Intestinal bacterial hydrolysis is indispensable to absorption of 18β-glycyrrhetic acid after oral administration of glycyrrhizin in rats

Abstract
Gnotobiote rats were prepared by infecting germ-free rats with Eubaclerium sp. strain GLH, a human intestinal bacterium capable of hydrolysing glycyrrhizin to 18β-glycyrrhetic acid. Their faeces and caecal contents showed glycyrrhizin-hydrolysing activities (31·7 and 31·3 pmol min−1 (mg protein)−1, respectively) similar to those (81·0 and 39·9 pmol min−1 (mg protein)−1, respectively) of conventional rats, although there was no detectable activity in germ-free rats.
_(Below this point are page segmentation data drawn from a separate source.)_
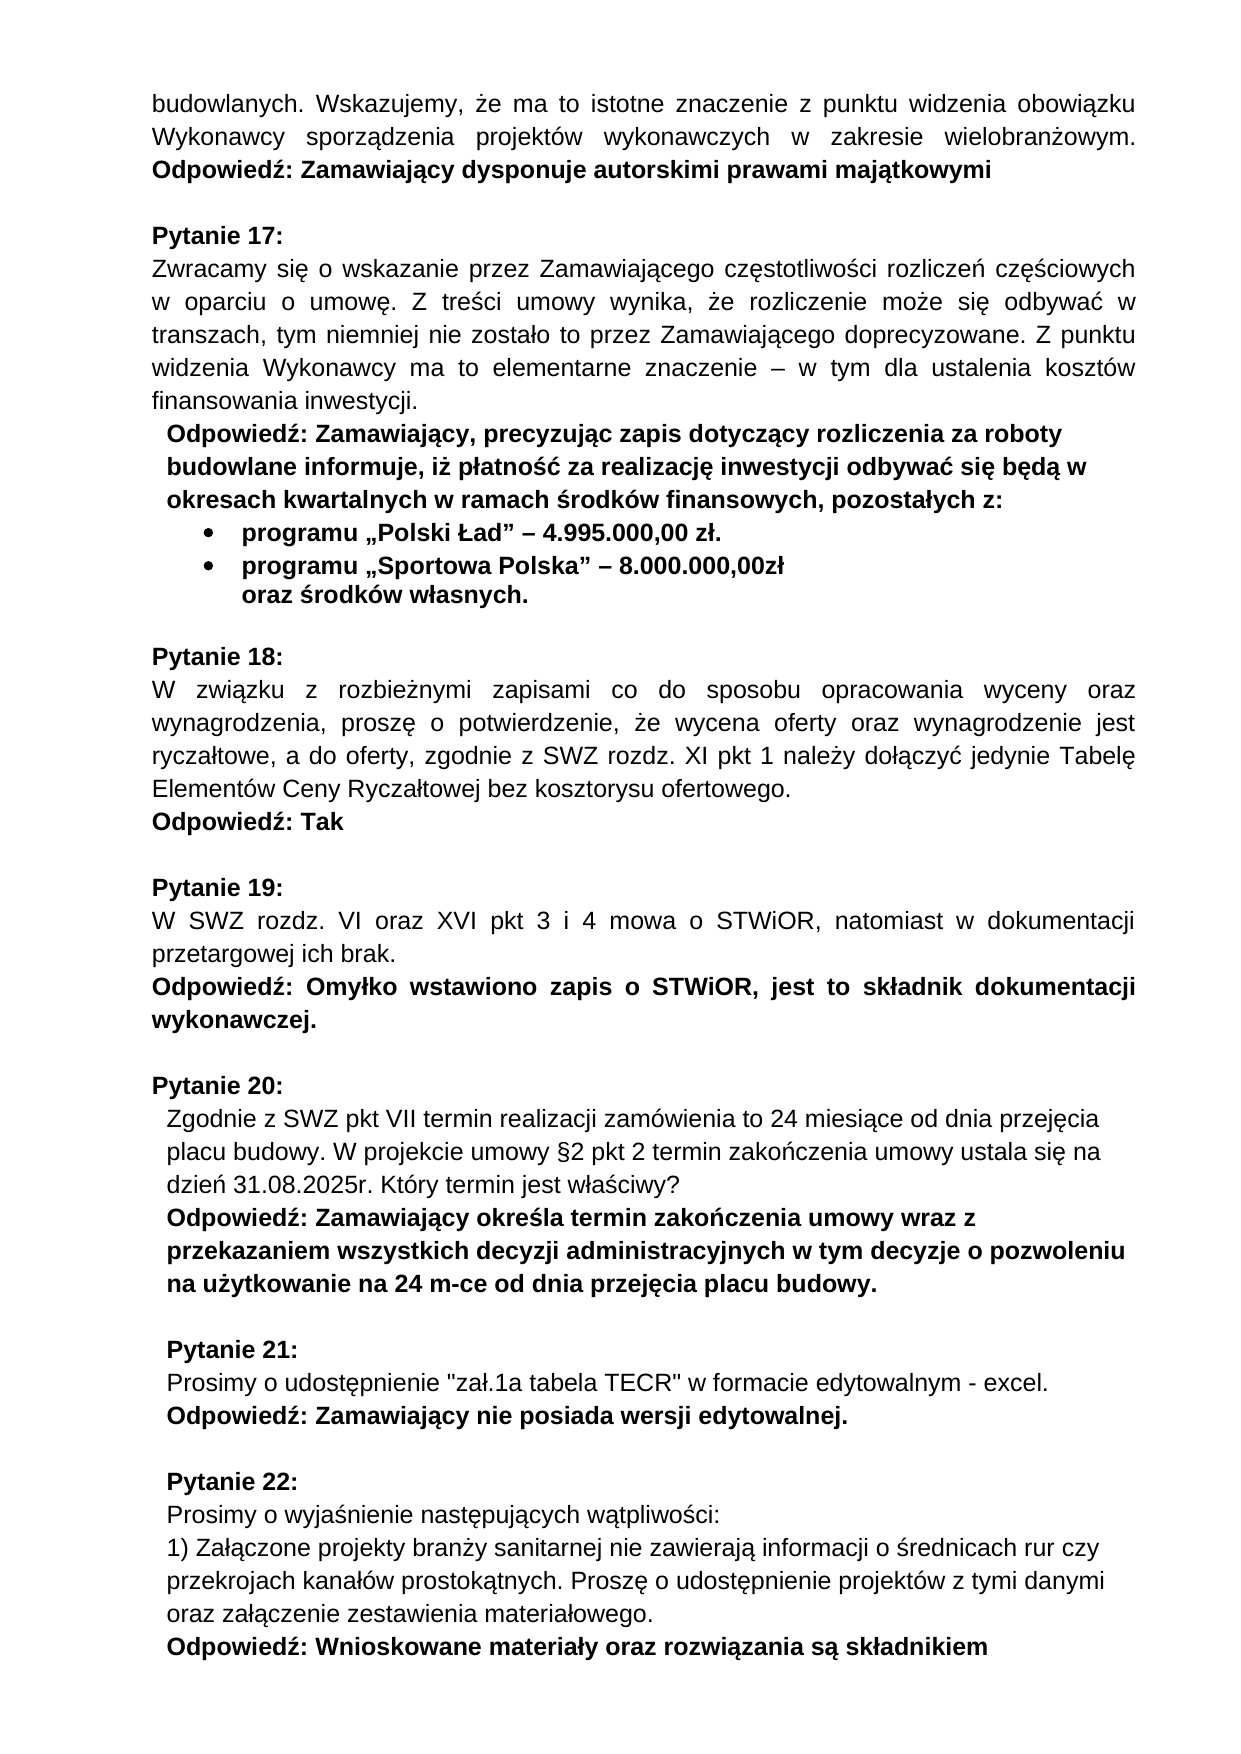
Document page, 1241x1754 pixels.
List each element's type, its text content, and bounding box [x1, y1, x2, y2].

text Odpowiedź: Tak [152, 807, 1137, 836]
list Pytanie 19: [152, 873, 1137, 902]
list W SWZ rozdz. VI oraz XVI pkt 3 i 4 mowa o STWiOR, natomiast w dokumentacji przetargowej ich brak. [152, 906, 1137, 968]
text Pytanie 21: [166, 1335, 1137, 1364]
list Odpowiedź: Omyłko wstawiono zapis o STWiOR, jest to składnik dokumentacji wykonawczej. [152, 972, 1137, 1034]
text Pytanie 22: [166, 1467, 1137, 1496]
list programu „Sportowa Polska” – 8.000.000,00zł [204, 551, 1137, 580]
list Pytanie 20: [152, 1071, 1137, 1100]
text Pytanie 18: [152, 642, 1137, 670]
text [152, 89, 1137, 183]
text Pytanie 17: [152, 221, 1137, 249]
list programu „Polski Ład” – 4.995.000,00 zł. [204, 518, 1137, 547]
text Zwracamy się o wskazanie przez Zamawiającego częstotliwości rozliczeń częściowych w oparciu o umowę. Z treści umowy wynika, że rozliczenie może się odbywać w transzach, tym niemniej nie zostało to przez Zamawiającego doprecyzowane. Z punktu widzenia Wykonawcy ma to elementarne znaczenie – w tym dla ustalenia kosztów finansowania inwestycji. [152, 254, 1137, 414]
text Prosimy o udostępnienie "zał.1a tabela TECR" w formacie edytowalnym - excel. Odpowiedź: Zamawiający nie posiada wersji edytowalnej. [166, 1368, 1137, 1430]
text Odpowiedź: Wnioskowane materiały oraz rozwiązania są składnikiem [166, 1632, 1137, 1661]
text Prosimy o wyjaśnienie następujących wątpliwości: 1) Załączone projekty branży sanitarnej nie zawierają informacji o średnicach rur czy przekrojach kanałów prostokątnych. Proszę o udostępnienie projektów z tymi danymi oraz załączenie zestawienia materiałowego. [166, 1500, 1137, 1628]
text W związku z rozbieżnymi zapisami co do sposobu opracowania wyceny oraz wynagrodzenia, proszę o potwierdzenie, że wycena oferty oraz wynagrodzenie jest ryczałtowe, a do oferty, zgodnie z SWZ rozdz. XI pkt 1 należy dołączyć jedynie Tabelę Elementów Ceny Ryczałtowej bez kosztorysu ofertowego. [152, 675, 1137, 802]
text Odpowiedź: Zamawiający określa termin zakończenia umowy wraz z przekazaniem wszystkich decyzji administracyjnych w tym decyzje o pozwoleniu na użytkowanie na 24 m-ce od dnia przejęcia placu budowy. [166, 1203, 1137, 1298]
text Zgodnie z SWZ pkt VII termin realizacji zamówienia to 24 miesiące od dnia przejęcia placu budowy. W projekcie umowy §2 pkt 2 termin zakończenia umowy ustala się na dzień 31.08.2025r. Który termin jest właściwy? [166, 1104, 1137, 1199]
list oraz środków własnych. [241, 580, 1137, 609]
text Odpowiedź: Zamawiający, precyzując zapis dotyczący rozliczenia za roboty budowlane informuje, iż płatność za realizację inwestycji odbywać się będą w okresach kwartalnych w ramach środków finansowych, pozostałych z: [166, 419, 1137, 514]
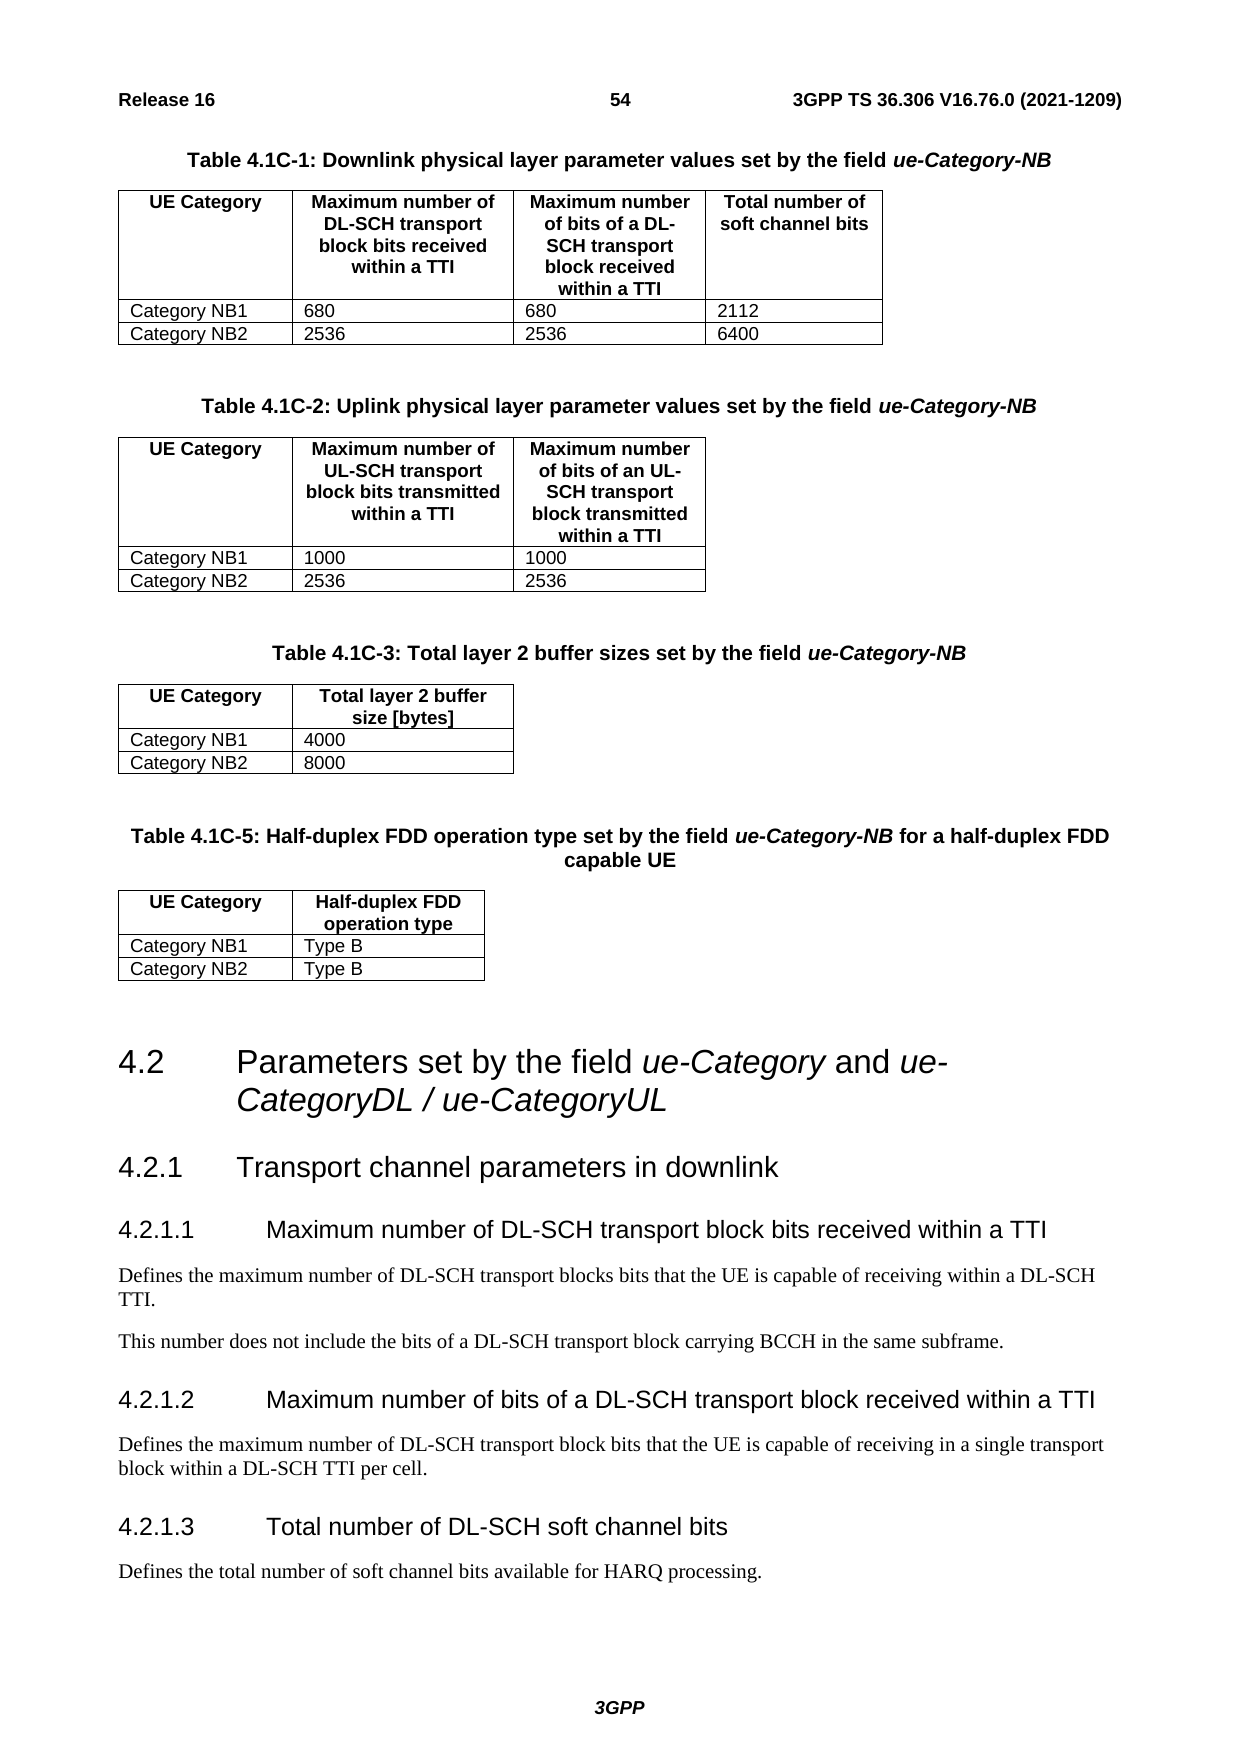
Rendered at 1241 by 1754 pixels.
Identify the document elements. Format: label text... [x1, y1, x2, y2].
When glycyrrhizin (100 mg kg−1) was orally administered to conventional, germ-free and gnotobiote rats, no glycyrrhizin could be detected in plasma 4 or 17 h after the administration, using EIA and HPLC assays. Plasma 18β-glycyrrhetic acid was not detected 4 or 17 h after the administration of glycyrrhizin to germ-free rats nor could this compound be detected in caecal contents or in the faeces. However, 18β-glycyrrhetic acid (0·6–2·6 nmol mL−1) was detected in plasma of the conventional and the gnotobiote rats 4 and 17 h after the administration, and the caecal contents after 4 h and the cumulative faeces up to 17 h of the conventional and the gnotobiote rats contained considerable amounts of 18β-glycyrrhetic acid. These findings indicate that orally administered glycyrrhizin is poorly absorbed from the gut, but is hydrolysed to 18β-glycyrrhetic acid by intestinal bacteria such as E. sp. strain GLH, and the resulting 18β-glycyrrhetic acid is absorbed.